With a multitude of venues on site, the project’s greatest architectural challenge was balancing the variety scales, character, and function of each component. Celebrating the architectural heritage and culture of Honolulu (ho‘olaule‘a Hawai‘i), the wellknown, mid-century arena and concert hall structures are carefully maintained and upgraded while new structures are situated between them to improve connectivity. Home to the Honolulu Opera Theatre, the Honolulu Symphony Orchestra, and several dance companies, the Concert Hall is a historic structure that has served the community for multiple generations. Here, the design takes a light touch, maintaining its characteristically rectilinear structure and low arches at the base, preserving the architectural vernacular of the open-air lanai. At the multi-purpose arena, the iconic scalloped, circular form is maintained while the interior spaces are demolished and renovated for a new and modern seating bowl that will allow it to better host amplified performances and rock concerts. The new structures on site are designed to evoke the concepts of erosion, taking on the sculptural quality of being shaped by water and wind.

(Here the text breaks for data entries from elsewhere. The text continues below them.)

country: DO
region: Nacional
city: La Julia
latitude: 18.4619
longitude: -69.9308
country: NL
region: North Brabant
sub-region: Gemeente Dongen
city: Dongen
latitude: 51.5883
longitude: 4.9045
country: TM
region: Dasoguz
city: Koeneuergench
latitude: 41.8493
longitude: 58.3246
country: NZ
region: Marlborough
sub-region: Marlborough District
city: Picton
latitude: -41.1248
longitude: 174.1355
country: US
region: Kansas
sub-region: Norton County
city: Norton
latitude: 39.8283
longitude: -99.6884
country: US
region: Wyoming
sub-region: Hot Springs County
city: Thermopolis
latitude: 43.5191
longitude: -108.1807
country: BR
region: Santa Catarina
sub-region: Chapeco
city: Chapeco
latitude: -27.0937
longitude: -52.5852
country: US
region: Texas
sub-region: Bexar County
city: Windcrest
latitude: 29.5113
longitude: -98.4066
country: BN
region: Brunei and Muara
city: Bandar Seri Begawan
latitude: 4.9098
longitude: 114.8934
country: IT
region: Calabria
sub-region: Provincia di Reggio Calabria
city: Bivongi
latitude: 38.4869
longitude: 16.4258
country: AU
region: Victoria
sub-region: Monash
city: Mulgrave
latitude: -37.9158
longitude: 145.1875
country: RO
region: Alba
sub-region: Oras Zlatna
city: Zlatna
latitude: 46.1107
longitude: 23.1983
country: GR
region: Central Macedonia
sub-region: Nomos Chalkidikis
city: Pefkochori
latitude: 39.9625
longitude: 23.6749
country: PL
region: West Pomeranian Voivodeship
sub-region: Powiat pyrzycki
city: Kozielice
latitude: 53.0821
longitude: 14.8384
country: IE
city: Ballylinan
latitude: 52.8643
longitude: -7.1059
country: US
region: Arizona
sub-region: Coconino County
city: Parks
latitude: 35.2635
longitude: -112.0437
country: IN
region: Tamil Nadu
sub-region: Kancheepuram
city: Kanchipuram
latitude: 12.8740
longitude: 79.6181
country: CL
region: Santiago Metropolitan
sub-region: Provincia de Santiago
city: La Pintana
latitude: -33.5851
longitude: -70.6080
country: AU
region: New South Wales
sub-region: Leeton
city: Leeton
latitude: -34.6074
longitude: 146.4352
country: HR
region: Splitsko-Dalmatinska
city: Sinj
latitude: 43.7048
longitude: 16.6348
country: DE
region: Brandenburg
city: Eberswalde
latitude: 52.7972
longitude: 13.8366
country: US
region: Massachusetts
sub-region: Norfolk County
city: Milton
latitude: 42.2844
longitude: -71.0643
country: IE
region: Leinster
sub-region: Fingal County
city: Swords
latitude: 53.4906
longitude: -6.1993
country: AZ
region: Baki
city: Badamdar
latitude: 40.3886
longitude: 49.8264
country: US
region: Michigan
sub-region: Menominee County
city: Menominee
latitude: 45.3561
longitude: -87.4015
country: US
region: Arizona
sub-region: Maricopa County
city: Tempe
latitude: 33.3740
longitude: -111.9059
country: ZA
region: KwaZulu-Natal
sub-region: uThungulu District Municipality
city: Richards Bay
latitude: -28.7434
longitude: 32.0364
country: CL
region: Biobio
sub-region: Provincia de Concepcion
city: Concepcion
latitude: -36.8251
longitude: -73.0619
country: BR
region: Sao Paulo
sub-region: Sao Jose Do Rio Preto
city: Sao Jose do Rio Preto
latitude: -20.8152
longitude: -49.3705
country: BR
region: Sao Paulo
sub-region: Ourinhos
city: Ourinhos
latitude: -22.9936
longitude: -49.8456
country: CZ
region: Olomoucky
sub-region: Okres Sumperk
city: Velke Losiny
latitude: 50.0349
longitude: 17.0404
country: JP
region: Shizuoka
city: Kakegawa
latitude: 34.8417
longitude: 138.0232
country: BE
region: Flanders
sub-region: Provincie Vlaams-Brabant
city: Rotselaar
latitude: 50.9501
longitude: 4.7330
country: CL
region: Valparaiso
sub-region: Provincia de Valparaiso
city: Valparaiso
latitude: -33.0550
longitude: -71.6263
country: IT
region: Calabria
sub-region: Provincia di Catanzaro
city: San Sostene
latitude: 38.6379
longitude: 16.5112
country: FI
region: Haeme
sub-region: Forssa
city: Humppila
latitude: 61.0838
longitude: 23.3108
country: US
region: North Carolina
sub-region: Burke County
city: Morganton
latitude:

The new Performance Hall and Arts Ensemble will provide expanded opportunities for rehearsal and entertainment, while a new Exhibition Hall will replace the existing one with a more dynamic building that adds a third more exhibition space and expanded conference capacity.

 

The redesign of the Blaisdell Center celebrates Honolulu’s unique ecological, cultural, and architectural heritage, drawing from and building on the campus’s rich legacy as a historic site of social exchange. In providing new and expanded opportunities for recreation, entertainment, and public gathering, the reconceived campus will be home to many more decades of memories to come.

 

Project Background

From 2016-2018, Snøhetta, WCIT and AECOM collaborated to lead the initial master planning and subsequent schematic design studies of the Blaisdell Center renovation.